Thursday, June 28, 2007

The Quilt

The Quilt

This past week, I had an opportunity to volunteer at our company's display of sections from the Names Project AIDS Quilt It was part of our LGBT Pride month celebration. The Quilt project was originally started in 1987 as a protest against the way in which people with AIDS were treated and many left to die without support by the healthcare industry.

A quilt panel is 3 feet by 6 feet and represents the size of a human grave. To date there are over fifty thousand quilt panels. It is so large that it can no longer be displayed in its entirety. Each one representing at least one human being. Think about that. The quilt only represents only about 17 percent of all the people just in the US of all the people who have died as a result of AIDS. Worldwide, these numbers are in the *millions*.

I am one that cannot comprehend the magnitude of such terrible numbers. But staring at a single quilt panel constructed to be the same size and shape as a human grave and then imagining a person lying on that spot. Then realizing that in some cases this panel is all that is left to remember the passing of that person...

A panel can be made up of any fabric, though they recommend long wearing cotton. They are decorated with pictures, buttons, or paraphernalia from the life of the person.

While I have lost a friend to AIDS, I contemplated making a panel for him, but I never did. Regardless, when I saw all those panels, and we only had a few hundred, I was moved to tears. The room took on the feeling of a wake. A somber place where lost friends can be remembered.

What devastated me were the panels for infants and children. Some less than a year old. I could not look at those panels without weeping.

To date there is no cure or vaccine for AIDS. All that is available is suppression therapy which involves a complicated regimented cocktail of expensive medications which can reduce the presence of the AIDS virus to virtual indictability. This adds years to the lives of those infected. But just because it is undetectable, it is still present and continues to wear away the immunity defenses of the human body.

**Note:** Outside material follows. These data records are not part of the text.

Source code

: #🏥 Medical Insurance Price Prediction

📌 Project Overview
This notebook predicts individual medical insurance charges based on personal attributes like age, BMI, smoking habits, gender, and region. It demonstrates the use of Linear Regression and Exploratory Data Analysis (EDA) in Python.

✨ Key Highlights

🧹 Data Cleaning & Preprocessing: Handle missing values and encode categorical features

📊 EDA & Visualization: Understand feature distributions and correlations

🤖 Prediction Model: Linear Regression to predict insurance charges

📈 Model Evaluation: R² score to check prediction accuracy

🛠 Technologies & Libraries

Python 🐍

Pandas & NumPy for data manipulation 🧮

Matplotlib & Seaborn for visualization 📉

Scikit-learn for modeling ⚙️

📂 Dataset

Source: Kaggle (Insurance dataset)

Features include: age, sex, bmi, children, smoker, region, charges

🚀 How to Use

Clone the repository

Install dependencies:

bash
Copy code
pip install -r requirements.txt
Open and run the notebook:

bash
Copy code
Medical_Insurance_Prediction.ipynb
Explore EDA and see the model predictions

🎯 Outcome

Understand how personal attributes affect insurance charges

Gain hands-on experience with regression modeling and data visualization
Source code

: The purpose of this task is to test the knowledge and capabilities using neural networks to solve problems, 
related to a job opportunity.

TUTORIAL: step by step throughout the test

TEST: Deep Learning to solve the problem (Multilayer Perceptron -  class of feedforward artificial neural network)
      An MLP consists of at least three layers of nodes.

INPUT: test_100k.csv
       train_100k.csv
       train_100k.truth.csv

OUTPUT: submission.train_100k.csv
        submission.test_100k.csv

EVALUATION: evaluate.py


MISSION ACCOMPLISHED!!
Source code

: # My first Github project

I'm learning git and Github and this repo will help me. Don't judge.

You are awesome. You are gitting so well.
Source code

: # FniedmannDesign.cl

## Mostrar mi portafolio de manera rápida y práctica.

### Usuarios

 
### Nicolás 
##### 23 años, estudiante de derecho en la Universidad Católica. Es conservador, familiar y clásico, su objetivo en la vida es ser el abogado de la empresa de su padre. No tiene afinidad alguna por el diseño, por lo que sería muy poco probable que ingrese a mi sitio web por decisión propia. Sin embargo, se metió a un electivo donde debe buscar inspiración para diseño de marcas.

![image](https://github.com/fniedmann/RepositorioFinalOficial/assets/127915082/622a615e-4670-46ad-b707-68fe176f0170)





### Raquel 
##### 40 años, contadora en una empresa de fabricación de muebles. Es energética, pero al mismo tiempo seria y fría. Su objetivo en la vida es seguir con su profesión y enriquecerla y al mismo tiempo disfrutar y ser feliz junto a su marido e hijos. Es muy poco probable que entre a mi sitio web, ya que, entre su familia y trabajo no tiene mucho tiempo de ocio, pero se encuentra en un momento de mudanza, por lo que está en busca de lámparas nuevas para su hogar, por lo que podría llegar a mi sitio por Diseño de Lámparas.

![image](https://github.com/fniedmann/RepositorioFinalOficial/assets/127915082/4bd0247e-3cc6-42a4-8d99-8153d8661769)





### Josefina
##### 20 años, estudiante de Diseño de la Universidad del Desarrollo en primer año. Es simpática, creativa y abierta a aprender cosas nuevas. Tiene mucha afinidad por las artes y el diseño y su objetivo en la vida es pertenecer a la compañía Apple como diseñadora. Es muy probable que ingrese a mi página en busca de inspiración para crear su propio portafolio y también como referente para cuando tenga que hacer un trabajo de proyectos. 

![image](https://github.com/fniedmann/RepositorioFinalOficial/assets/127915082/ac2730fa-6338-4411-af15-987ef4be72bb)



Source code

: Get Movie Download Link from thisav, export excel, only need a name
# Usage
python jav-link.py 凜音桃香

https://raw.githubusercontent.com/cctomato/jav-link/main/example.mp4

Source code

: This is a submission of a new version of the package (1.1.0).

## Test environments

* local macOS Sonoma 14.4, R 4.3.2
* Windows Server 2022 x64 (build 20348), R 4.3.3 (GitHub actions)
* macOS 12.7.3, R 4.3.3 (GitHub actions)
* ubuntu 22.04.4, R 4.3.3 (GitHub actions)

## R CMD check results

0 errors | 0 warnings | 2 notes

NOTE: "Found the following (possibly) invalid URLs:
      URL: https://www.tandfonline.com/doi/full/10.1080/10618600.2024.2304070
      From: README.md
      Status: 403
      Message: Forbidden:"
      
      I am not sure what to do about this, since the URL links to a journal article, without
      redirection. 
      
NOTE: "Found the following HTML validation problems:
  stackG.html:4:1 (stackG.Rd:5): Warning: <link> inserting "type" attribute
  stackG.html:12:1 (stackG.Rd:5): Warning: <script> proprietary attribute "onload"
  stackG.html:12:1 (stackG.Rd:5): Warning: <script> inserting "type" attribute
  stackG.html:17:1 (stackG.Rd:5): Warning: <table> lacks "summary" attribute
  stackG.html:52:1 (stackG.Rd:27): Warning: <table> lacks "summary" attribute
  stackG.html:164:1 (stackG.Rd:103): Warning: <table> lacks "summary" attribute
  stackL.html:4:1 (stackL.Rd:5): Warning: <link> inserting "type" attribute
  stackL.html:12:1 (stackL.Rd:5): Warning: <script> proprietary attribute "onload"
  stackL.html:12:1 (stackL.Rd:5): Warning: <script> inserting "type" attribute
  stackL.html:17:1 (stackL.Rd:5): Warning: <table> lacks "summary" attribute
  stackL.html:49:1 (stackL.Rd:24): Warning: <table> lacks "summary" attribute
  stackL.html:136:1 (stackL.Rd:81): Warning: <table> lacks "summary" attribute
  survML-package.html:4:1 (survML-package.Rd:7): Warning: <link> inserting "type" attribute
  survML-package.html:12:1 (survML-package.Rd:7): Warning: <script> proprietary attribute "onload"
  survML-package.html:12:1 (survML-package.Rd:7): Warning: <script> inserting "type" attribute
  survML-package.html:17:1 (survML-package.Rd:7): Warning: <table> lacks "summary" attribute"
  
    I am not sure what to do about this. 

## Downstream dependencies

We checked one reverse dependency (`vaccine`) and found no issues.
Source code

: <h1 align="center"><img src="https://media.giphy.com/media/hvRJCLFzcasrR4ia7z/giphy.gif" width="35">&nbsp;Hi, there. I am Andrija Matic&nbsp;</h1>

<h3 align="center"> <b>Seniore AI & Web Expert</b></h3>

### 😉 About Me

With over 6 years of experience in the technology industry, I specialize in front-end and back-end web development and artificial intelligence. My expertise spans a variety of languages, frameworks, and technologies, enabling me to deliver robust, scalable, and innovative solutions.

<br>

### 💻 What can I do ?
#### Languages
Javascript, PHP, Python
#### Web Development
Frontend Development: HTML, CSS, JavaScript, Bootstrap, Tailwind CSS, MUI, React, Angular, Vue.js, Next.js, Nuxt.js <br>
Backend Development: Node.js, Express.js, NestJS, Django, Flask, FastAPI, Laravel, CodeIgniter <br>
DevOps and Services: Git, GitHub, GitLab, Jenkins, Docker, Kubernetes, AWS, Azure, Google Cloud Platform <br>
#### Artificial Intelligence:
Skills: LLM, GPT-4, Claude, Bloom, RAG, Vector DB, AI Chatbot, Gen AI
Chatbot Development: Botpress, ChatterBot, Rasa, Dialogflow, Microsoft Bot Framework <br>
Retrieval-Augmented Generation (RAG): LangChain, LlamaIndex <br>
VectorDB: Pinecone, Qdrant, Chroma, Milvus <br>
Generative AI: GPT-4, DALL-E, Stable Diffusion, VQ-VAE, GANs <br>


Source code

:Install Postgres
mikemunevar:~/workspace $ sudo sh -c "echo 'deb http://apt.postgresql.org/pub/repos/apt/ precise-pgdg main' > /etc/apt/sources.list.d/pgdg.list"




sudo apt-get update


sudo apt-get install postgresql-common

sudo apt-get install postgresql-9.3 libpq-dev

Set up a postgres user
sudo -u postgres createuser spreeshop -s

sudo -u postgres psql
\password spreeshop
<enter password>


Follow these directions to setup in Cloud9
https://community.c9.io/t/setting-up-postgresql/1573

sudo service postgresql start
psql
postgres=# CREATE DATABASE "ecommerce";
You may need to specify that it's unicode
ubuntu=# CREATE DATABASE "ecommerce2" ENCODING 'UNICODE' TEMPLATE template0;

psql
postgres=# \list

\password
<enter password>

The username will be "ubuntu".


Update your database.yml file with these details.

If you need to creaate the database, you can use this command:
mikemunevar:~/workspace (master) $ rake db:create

An amazing coincidence occurred as well. One of our co-workers came to view the panel. He had lost two partners to the ravages of AIDS. He had made panels for each of them. And amazingly BOTH panels were on display. What made it even more miraculous was the each of the panels were part of different panel blocks (six panels to a block) so the chances of those two blocks being given to us to display is truly miraculous.

Please pray to all that is holy that the scourge of this disease is controlled soon. We have lost too, too many.